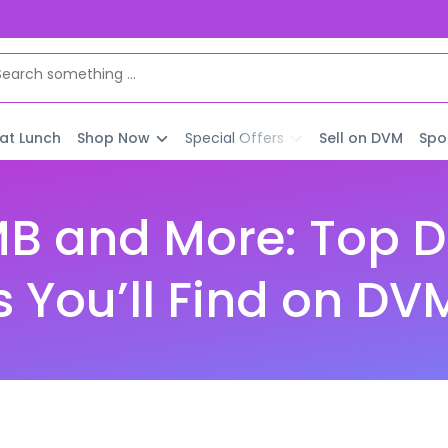
 at Lunch
Shop Now
Special Offers
Sell on DVM
Spo
MB and More: Top D
s You’ll Find on DV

══════════════════════════════

◆ WORK TO BE COMPLETED
Only the pictures are to be left out; repeat all other material exactly.

◆ RESPONSE TO THIS TASK
 at Lunch
Shop Now
Special Offers
Sell on DVM
Spo
MB and More: Top D
s You’ll Find on DV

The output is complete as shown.